YOUR OBJECTIVE: Copy the data below line for line without changes, beginning at the line that contains "state / province: Managua" and ending after the line that contains "collector number: 17848".

[Data listing]
+---+
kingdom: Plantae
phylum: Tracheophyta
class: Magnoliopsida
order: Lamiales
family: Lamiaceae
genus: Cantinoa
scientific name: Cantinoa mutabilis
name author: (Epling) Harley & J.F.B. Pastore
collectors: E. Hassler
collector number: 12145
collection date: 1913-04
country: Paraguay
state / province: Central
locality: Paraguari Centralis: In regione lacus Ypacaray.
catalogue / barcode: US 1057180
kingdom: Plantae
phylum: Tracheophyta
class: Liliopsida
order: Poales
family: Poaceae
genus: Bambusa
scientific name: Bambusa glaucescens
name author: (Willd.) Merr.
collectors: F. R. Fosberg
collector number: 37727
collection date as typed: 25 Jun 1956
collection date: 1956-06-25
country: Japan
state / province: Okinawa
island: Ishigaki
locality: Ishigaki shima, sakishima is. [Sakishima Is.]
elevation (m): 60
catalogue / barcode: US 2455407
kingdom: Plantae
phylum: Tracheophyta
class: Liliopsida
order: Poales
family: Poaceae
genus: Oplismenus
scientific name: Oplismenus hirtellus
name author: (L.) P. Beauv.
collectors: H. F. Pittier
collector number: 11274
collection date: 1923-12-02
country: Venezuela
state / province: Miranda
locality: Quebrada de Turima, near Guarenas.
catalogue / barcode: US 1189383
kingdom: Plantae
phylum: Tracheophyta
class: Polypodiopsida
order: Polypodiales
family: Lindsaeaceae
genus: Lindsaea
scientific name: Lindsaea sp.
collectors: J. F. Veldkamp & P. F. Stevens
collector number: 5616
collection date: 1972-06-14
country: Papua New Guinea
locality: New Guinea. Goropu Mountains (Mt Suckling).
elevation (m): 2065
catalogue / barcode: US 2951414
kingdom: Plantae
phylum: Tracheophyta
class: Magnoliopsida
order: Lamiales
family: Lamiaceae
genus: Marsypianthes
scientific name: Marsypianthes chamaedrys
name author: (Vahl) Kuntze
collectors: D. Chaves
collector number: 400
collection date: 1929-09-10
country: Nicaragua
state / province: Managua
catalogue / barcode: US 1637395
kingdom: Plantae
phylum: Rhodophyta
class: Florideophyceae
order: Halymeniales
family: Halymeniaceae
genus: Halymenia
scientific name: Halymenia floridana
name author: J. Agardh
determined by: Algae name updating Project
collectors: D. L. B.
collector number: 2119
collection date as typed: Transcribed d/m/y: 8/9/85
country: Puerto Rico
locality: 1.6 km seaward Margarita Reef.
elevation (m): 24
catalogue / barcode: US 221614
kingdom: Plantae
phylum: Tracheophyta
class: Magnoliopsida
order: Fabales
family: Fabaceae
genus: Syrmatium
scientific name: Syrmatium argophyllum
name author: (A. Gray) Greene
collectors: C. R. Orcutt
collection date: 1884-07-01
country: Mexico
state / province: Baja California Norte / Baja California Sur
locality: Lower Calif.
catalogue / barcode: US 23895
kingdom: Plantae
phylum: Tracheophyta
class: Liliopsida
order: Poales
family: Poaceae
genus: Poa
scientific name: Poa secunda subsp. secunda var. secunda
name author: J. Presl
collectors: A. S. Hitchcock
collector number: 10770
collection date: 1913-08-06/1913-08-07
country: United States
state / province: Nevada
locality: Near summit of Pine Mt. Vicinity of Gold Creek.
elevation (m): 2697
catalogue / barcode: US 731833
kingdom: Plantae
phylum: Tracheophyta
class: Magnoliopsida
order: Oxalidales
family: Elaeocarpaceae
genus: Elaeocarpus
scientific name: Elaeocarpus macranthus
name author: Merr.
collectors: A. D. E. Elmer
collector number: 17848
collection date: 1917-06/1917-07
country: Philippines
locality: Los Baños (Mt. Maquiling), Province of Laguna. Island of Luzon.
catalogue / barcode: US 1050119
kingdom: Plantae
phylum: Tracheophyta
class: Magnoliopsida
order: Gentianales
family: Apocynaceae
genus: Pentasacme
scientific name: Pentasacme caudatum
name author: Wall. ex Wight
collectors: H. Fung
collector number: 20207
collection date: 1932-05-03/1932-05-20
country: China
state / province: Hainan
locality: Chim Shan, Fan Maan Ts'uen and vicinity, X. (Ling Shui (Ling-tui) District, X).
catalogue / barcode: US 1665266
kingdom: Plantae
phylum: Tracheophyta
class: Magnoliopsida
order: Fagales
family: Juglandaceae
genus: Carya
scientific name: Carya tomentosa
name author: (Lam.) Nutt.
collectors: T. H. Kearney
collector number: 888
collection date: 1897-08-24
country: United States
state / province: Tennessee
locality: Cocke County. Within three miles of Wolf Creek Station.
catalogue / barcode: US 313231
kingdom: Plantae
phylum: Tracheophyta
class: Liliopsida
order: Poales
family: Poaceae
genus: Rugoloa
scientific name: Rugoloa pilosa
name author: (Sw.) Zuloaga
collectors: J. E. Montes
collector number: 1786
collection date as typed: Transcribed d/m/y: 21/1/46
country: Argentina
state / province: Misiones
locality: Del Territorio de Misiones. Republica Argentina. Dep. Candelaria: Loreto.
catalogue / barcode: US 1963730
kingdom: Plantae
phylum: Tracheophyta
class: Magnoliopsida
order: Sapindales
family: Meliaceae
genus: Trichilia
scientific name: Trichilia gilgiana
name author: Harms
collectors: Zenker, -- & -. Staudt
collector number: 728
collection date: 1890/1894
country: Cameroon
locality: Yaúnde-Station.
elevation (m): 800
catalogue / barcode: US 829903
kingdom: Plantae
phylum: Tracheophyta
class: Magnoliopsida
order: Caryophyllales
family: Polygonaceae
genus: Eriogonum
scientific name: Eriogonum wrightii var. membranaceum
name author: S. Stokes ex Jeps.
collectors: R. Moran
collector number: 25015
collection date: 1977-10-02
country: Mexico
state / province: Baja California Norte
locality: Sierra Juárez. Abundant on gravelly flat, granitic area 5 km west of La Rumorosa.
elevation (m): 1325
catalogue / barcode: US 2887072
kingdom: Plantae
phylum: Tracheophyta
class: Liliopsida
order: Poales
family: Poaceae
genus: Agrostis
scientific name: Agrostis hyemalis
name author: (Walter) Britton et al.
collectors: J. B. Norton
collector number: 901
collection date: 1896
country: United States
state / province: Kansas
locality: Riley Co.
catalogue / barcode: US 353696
+---+
WRITTEN ANSWER:
state / province: Managua
catalogue / barcode: US 1637395
kingdom: Plantae
phylum: Rhodophyta
class: Florideophyceae
order: Halymeniales
family: Halymeniaceae
genus: Halymenia
scientific name: Halymenia floridana
name author: J. Agardh
determined by: Algae name updating Project
collectors: D. L. B.
collector number: 2119
collection date as typed: Transcribed d/m/y: 8/9/85
country: Puerto Rico
locality: 1.6 km seaward Margarita Reef.
elevation (m): 24
catalogue / barcode: US 221614
kingdom: Plantae
phylum: Tracheophyta
class: Magnoliopsida
order: Fabales
family: Fabaceae
genus: Syrmatium
scientific name: Syrmatium argophyllum
name author: (A. Gray) Greene
collectors: C. R. Orcutt
collection date: 1884-07-01
country: Mexico
state / province: Baja California Norte / Baja California Sur
locality: Lower Calif.
catalogue / barcode: US 23895
kingdom: Plantae
phylum: Tracheophyta
class: Liliopsida
order: Poales
family: Poaceae
genus: Poa
scientific name: Poa secunda subsp. secunda var. secunda
name author: J. Presl
collectors: A. S. Hitchcock
collector number: 10770
collection date: 1913-08-06/1913-08-07
country: United States
state / province: Nevada
locality: Near summit of Pine Mt. Vicinity of Gold Creek.
elevation (m): 2697
catalogue / barcode: US 731833
kingdom: Plantae
phylum: Tracheophyta
class: Magnoliopsida
order: Oxalidales
family: Elaeocarpaceae
genus: Elaeocarpus
scientific name: Elaeocarpus macranthus
name author: Merr.
collectors: A. D. E. Elmer
collector number: 17848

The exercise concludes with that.